Aloha tells the middling story of one “mess of a man” who’s forgotten, or perhaps willingly chosen to neglect, his once cherished ideals. And this being a romantic drama and all, a woman will no doubt play a role in helping him remember them.
Movie Review: Aloha
By Matthew Huntley
June 8, 2015
If this sounds like a familiar trope for writer-director Cameron Crowe, it should. His Jerry Maguire (1996) more or less embraced the same storyline, only it was fresher and more original 20 years ago. Crowe essentially recycles his own material here and it’s not that it’s suddenly bad, but because he’s ventured down this road before, it’s simply not as good this time around.
Consider the similarities between Aloha and Jerry Maguire: both center on a recently single, immature man pushing 40; both have the man working in a field we’re not used to seeing in the movies - in the case of Jerry Maguire, it was the ultra-competitive, unapologetic world of pro sports, in which the titular man was a high-powered agent; in Aloha, he’s a contract negotiator in the military defense industry, an arena that’s probably even more competitive and cutthroat than pro sports. Eventually, the man comes to meet a colorful, loyal woman, with whom he begins a relationship that starts out platonic but inevitably turns romantic. And finally, both movies end with the man not only re-discovering the love that brought him to his job in the first place - for Jerry Maguire, that love was for sports and people; for Brian Gilcrest (Bradley Cooper), the hero of Aloha, it’s his adoration and knowledge of the sky - but also realizing it’s his love for the woman that really matters.
The parallels between Aloha and Jerry Maguire (not to mention several other romantic dramas) ultimately hold it back from becoming anything worth getting excited about, since all it feels too familiar. Plus, the specifics of the story aren’t as interesting. Brian tells us at the beginning he used to know everything there is about the sky: its constellations, its myths; who was currently in it, who had just returned from it, and above all, its limitless potential as a body worth exploring. The sky was the reason he entered the military’s space program, but then, in 2008, he admittedly sold out and went over to the “gray side” by choosing to work for billionaire Carson Welch (Bill Murray). It became Brian’s job to go into underdeveloped territories and set them up with Welch’s global communication services.

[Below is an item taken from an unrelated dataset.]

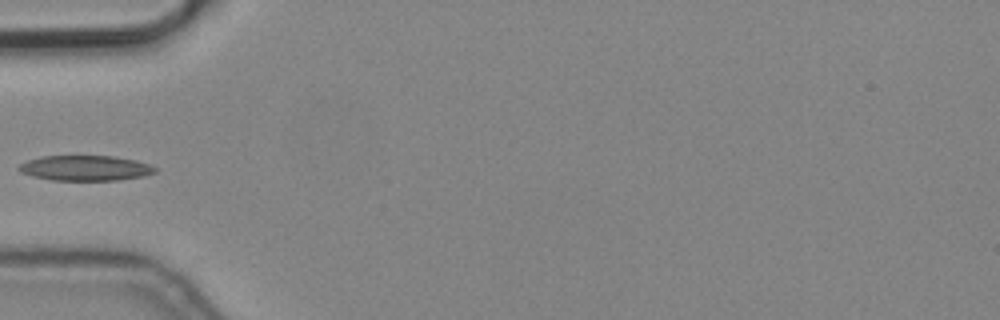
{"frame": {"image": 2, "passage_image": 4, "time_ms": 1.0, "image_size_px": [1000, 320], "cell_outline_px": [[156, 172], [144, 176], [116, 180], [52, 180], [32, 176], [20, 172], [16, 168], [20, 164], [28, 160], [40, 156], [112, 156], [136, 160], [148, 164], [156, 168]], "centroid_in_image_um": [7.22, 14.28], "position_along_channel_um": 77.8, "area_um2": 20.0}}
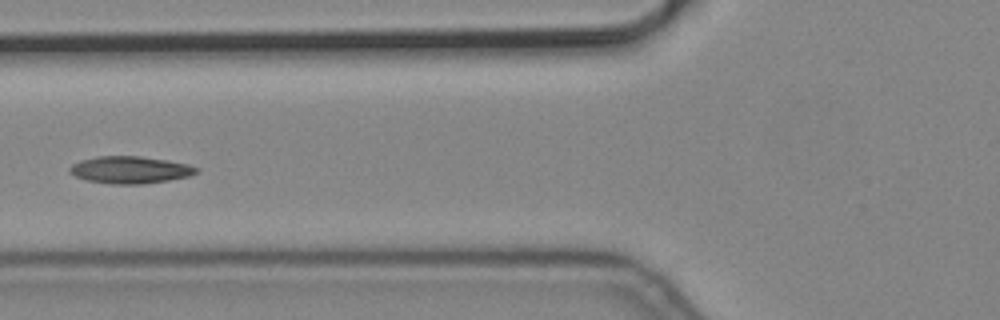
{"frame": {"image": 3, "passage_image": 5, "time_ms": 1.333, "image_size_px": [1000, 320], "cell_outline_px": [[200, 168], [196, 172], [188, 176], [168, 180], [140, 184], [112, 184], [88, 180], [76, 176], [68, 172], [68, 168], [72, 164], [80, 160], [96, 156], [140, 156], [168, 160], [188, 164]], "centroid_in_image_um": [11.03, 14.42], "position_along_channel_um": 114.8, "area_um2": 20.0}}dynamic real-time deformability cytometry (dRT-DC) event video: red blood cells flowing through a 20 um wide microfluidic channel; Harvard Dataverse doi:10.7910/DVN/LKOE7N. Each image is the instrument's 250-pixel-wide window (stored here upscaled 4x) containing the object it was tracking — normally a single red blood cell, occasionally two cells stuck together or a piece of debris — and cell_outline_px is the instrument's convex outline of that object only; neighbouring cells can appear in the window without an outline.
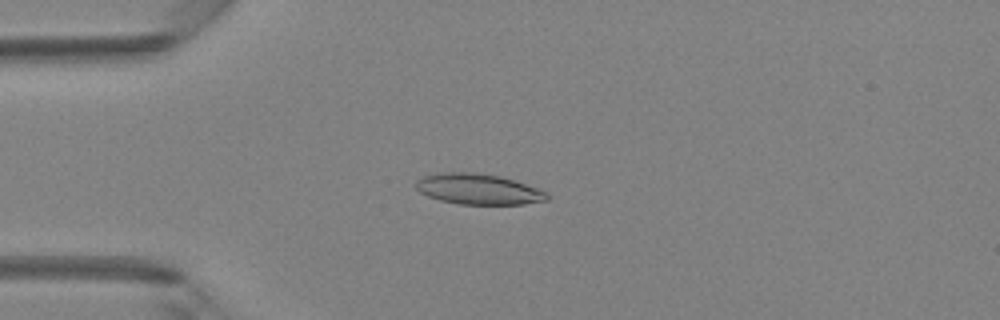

A military attack in Afghanistan left Brian permanently scarred and out of commission, but now he’s back in the game and returning to Honolulu, Hawaii, where he was once stationed. Once again peddling a contract for Welch, he’s there to convince the locals to let Welch’s company buy the sky above their land so it can launch a new satellite and thus help bring the 50th state into the modern communications age, although Welch’s intentions aren’t altruistic as either he or Brian would have us believe.
Immediately upon stepping off the plane, Brian is greeted by Allison Ng (Emma Stone), an Air Force handler who will serve as his chaperone. She tells him her last name is like “Ring” only without the “Ri.” In fact, she tells him a lot of things…fast. Allison is a by-the-books go-getter, not to mention an incessant talker, and she’s also obviously infatuated by Brian and his big blue eyes. But Brian’s eyes veer more toward his ex-girlfriend, Tracy (Rachel McAdams), who may or may not share the same feelings. They haven’t seen each other for 13 years and she’s now married to John (John Krasinski), a man of few words and possibly fewer emotions. Despite having two kids, Tracy and John’s marriage teeters on the brink of collapse, and one of the running questions throughout the film is whether or not Brian’s visit will push it over the edge.
The morality surrounding the satellite and his increasingly complicated relationships with Ng and Tracy give Brian plenty to think about over the next few days, but unfortunately these developments don’t give us a whole lot to care about, probably because we can mostly guess where they’re going. Neither really takes off as something essential or entertaining, and so we just sort of watch Aloha idly and unenthusiastically as it approaches its foregone (and rather sappy) conclusion. The movie is sometimes funny, sometimes romantic, and sometimes heartwarming, but it’s not enough of anything to bear much consequence to us.
And even though they have a lot in common, Aloha is not up to the same level of quality as Jerry Maguire, which had more memorable dialogue, a more intriguing romance, and an energetic punch from Cuba Gooding Jr. If Aloha does have one thing that stands out, it’s a dance scene that proves Bill Murray can certainly cut a rug, and while that was a sight to see, it’s doesn’t warrant a recommendation. Sorry, Bill.